Tainan local women, Taiwan local religion (1)

One of wonders of Tainan is how no matter what alley you walk down, you’ll run into a temple. One day, I cut down an alley about a block away from the City God Temple and came across a mysterious (to me) little temple. Dedicated to Gu Fuma (辜婦媽) – Mother Gu, statues of three women sat on the main altar.

The door guardians were women.

Whose temple was this? The temple, off the circuit of Tainan tourist destinations, bore no immediate explanatory markers. It had no brochures. I took a few pictures and moved on.

It was only once I returned to the America that I decided to look into the temple’s inhabitants, using whatever the internet could reveal to me. I’m kicking myself that I didn’t do more research while still on the ground.

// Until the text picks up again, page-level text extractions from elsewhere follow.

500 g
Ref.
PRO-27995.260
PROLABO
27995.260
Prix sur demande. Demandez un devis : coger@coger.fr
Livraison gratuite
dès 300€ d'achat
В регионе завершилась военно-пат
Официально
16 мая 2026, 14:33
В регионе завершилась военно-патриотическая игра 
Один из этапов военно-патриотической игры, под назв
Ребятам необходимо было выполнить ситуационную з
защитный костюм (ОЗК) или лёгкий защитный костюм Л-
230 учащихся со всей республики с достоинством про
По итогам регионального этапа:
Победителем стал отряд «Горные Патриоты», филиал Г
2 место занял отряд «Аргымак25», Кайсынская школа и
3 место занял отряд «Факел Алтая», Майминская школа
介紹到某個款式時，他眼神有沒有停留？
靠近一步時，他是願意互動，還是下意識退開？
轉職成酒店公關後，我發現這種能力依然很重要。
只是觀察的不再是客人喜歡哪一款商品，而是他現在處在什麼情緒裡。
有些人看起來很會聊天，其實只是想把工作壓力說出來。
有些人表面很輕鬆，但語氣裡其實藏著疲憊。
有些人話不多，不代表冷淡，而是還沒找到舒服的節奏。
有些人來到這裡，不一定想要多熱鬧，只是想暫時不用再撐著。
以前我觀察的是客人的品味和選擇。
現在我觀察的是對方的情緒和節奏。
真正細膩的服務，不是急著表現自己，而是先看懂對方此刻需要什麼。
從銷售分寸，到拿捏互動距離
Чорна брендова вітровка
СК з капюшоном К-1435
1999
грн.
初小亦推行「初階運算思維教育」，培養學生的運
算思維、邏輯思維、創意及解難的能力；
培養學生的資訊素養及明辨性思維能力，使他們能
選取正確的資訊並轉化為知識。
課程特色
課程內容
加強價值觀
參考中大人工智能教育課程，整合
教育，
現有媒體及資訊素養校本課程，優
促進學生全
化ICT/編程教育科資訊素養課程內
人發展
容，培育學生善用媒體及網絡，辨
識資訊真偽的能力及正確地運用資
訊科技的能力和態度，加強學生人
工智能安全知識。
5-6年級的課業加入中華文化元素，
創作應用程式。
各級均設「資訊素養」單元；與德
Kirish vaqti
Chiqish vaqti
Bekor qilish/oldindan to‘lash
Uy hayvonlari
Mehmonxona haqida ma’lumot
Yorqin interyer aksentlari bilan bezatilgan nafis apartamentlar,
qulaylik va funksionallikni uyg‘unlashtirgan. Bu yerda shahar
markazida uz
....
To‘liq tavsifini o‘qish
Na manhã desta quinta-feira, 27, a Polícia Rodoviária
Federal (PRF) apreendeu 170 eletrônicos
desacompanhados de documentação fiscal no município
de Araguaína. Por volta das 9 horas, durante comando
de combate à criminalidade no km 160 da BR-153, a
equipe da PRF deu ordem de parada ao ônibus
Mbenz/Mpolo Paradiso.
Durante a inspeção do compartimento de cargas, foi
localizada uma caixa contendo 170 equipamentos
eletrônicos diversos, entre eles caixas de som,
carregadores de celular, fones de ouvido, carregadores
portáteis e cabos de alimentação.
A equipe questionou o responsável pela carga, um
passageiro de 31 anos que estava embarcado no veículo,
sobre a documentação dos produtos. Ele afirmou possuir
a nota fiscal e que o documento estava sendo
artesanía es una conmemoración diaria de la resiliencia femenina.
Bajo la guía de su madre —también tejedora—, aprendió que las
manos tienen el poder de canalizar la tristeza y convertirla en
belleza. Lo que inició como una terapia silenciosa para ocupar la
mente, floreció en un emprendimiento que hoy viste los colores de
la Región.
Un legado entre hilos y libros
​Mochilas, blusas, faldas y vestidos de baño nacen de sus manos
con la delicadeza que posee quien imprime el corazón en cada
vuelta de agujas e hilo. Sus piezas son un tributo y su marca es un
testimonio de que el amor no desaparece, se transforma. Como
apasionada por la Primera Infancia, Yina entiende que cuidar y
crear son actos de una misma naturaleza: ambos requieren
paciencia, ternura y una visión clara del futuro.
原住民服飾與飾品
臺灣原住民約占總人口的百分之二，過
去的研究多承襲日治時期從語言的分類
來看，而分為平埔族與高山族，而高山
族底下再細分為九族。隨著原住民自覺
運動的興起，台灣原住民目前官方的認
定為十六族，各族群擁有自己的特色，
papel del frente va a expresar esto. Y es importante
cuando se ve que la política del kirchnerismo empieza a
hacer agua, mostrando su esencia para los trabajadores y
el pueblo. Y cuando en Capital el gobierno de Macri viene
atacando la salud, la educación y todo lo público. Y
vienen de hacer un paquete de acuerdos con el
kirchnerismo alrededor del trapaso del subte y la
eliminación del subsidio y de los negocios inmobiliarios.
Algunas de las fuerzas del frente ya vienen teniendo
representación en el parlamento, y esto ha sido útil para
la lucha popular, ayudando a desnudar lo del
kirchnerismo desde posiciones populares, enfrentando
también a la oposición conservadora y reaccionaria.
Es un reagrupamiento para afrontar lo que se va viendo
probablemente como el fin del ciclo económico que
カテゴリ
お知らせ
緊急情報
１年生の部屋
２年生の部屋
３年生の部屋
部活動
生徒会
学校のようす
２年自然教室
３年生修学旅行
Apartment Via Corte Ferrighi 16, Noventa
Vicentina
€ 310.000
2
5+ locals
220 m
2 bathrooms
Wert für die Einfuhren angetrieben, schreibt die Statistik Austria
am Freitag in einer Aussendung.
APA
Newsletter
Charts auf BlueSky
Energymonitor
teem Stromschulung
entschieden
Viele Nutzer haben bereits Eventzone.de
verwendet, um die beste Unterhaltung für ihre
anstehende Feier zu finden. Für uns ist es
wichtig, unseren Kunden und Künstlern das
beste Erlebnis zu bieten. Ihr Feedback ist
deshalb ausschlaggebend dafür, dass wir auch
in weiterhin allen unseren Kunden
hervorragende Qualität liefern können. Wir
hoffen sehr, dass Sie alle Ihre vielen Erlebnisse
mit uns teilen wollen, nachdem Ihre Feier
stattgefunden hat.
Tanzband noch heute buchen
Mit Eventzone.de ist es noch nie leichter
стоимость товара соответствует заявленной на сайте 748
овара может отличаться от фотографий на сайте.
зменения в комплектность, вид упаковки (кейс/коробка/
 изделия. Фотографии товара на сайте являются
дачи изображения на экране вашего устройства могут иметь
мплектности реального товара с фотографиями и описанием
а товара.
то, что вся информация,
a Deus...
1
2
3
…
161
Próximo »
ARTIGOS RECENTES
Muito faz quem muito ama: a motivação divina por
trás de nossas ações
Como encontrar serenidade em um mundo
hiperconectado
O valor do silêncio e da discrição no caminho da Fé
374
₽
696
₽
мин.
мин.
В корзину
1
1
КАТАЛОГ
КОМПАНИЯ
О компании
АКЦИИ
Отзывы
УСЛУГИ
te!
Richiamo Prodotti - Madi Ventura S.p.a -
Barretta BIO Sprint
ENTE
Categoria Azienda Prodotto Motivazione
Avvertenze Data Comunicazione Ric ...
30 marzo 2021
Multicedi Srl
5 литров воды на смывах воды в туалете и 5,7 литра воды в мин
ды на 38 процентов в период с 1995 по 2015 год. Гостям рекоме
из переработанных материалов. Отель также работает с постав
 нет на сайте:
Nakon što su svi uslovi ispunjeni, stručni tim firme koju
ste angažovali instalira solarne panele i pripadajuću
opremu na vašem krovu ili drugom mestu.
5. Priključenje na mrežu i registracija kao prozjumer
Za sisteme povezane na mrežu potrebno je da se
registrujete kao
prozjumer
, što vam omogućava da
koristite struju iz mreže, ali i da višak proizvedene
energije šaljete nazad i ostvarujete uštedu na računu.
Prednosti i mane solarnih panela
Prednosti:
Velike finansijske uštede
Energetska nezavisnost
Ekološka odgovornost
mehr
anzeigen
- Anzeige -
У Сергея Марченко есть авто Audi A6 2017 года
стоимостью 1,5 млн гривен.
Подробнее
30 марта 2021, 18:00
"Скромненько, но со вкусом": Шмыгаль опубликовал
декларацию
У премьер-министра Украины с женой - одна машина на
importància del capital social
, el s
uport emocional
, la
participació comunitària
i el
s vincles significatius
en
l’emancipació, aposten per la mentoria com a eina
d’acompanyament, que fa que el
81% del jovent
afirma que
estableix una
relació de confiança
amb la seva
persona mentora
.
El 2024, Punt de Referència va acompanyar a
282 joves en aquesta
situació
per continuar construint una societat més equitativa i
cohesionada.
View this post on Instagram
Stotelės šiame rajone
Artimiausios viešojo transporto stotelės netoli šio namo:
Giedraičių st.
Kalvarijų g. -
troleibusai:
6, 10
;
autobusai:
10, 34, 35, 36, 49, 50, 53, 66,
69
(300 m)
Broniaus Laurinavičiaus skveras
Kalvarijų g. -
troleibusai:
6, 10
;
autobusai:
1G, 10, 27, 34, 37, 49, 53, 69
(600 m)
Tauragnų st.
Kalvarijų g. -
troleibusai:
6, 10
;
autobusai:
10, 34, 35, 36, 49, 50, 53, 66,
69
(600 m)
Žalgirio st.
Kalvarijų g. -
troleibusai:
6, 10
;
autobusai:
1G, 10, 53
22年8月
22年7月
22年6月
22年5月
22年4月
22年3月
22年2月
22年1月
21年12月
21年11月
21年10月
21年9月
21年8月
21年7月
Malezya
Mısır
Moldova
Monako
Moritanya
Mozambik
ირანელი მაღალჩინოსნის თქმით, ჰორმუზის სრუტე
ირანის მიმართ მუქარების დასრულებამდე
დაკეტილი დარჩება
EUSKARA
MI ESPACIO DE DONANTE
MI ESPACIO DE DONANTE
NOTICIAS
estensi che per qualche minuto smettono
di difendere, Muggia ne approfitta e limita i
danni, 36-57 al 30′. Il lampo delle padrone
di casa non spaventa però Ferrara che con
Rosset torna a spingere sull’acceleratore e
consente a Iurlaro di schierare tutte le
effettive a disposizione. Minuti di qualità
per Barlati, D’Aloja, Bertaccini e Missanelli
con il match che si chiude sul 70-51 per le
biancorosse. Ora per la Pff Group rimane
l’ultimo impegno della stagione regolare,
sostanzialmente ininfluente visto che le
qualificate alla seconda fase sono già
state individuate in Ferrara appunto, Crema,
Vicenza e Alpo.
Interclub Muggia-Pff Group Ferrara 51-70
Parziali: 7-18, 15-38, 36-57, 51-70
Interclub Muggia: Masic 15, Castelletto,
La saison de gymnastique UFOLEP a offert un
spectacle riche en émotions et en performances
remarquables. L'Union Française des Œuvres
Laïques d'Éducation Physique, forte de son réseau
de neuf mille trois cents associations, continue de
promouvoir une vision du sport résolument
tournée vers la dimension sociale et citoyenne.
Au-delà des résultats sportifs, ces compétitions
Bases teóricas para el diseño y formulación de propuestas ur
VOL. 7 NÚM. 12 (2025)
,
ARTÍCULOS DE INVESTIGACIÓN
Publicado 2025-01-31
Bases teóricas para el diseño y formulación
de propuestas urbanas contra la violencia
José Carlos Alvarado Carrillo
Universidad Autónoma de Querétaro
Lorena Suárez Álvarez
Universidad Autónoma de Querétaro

Both named women honored at the temple were residents of Tainan in the 17th and 19th centuries. Both are paragons of two aspects of womanly chaste virtue. Gu Fuma died in her old age, having been widowed young but successfully raised her husband’s concubine’s sons to adulthood. Huang Baogu (黃寶姑) killed herself to prevent her parents from arranging a second betrothal after her first fiance died, adhering the idea that a woman should be joined to one man only during her life, no matter how tenuous that joining may have been.

These women, their temple and their sister deities who occupy spiritual spaces down other alleys in Tainan have stuck in my mind ever since.

They embody the highs and lows of the chastity cult in Qing China, which stipulated adherence to strict injunctions on what it meant to be chaste, promising women postmortem rewards and honors in the form of a stone arch and simple tablet at a special temple for chaste women.

Gu Fuma and Huang Baogu received far greater than these honors, but the deification of virtuous women is not female empowerment. To interpret this women-centric temple in such a way fails to recognize the realities of what’s being celebrated about these women, and the system that decided what about them was worth celebrating. At the same time, the process that brought Gu Fuma to be honored in this space expresses local, popular religious culture, a part of Tainan created by its residents for their own religious benefit, a scant hundred meters away from the City God’s official seat of imperial and heavenly authority.

Over many subsequent posts, I will take a closer look at Gu Fuma, Huang Baogu, Chen Shouniang – a neighborhood ghost, and the Five Concubines who hung themselves rather than let invading Qing troops take them captive. The lives, deaths, and afterlives of these Tainan women help us take a more personal look at traditional popular religion in Taiwan and China, and at how the national chastity cult played out on a local level.